____ Source extract
The EY Item Club forecast for financial services predicts it will increase by 3.1%, after a rise of just 0.8% in 2013.
It said consumers were now a better bet for banks to lend to after four years of falling credit availability. Household debt-to-income ratios have fallen and write-offs on consumer lending are forecast to drop.
The report said: "The pace of growth should increase as households become more confident about their employment and financial situation."
Andrew Goodwin, senior economic advisor to the EY Item Club, said: "2014 will hopefully be the turning point for many UK households' access to credit.
"Last year we saw growth in credit card lending and demand for car finance recovering strongly, but other forms of unsecured credit either fell or remained stagnant.
"This year we expect growth across the board - as well as a swell in consumer demand for credit cards, we expect stronger demand for big-ticket purchases, driving retail finance and personal loans, which will be good news for banks."
The report also said mortgage lending would grow strongly over the 2014-17, well ahead of continental Europe.
________
____ Supplied data
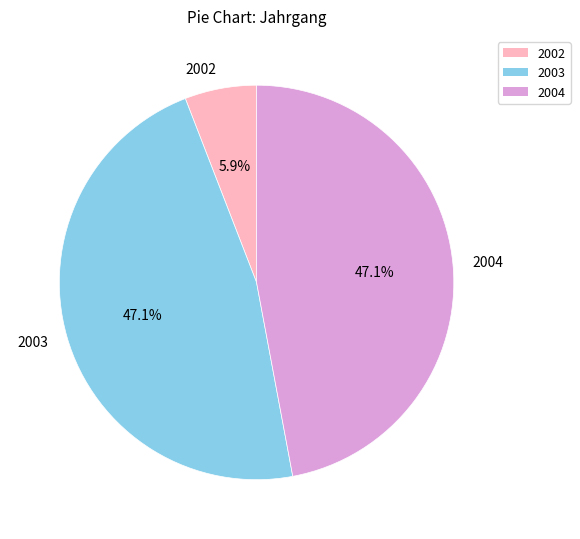

Count the number of slices in the pie.

3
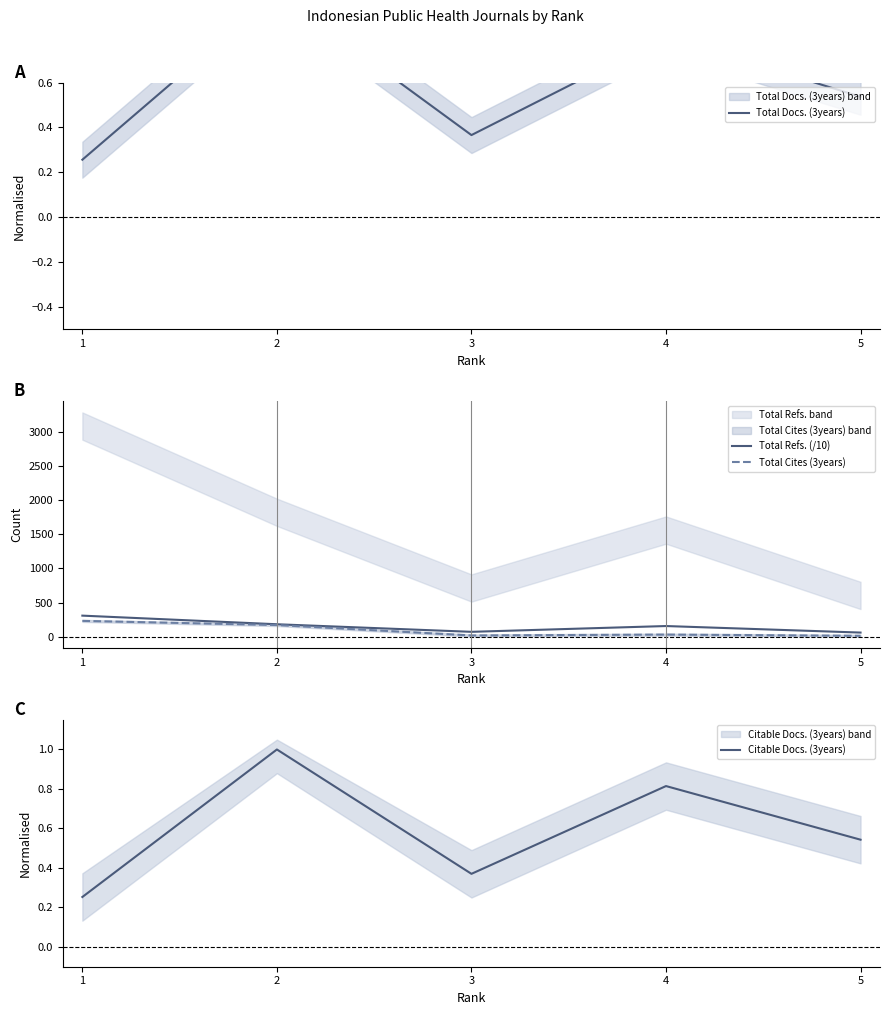

What is the difference between the maximum and minimum values in the Total Docs. (3years) series?

0.7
________
• [Action item A] In the credit forecast text, what position does Andrew Goodwin hold?
• [Action item B] Extend the text about the EY Item Club credit forecast, picking up after its final sentence.

• [Expected output A] He is senior economic advisor to the EY Item Club.

• [Expected output B]
Meanwhile, the climate for businesses starved of credit is expected to improve, with a £10 billion increase in lending and accelerating growth in later years - but this comes after a £20 billion fall last year, according to the report.
Mr Goodwin said: "A £10 billion increase in business lending is a very respectable start to what we believe will be ongoing growth for the next few years.
"However, while this is good news for those businesses who have been starved of finance, it must be seen for what it is, which is just half of the fall that was experienced in 2013.
"All the same, this should not take away from what is a positive step towards more 'normal' lending levels after five years of stagnant and falling lending figures."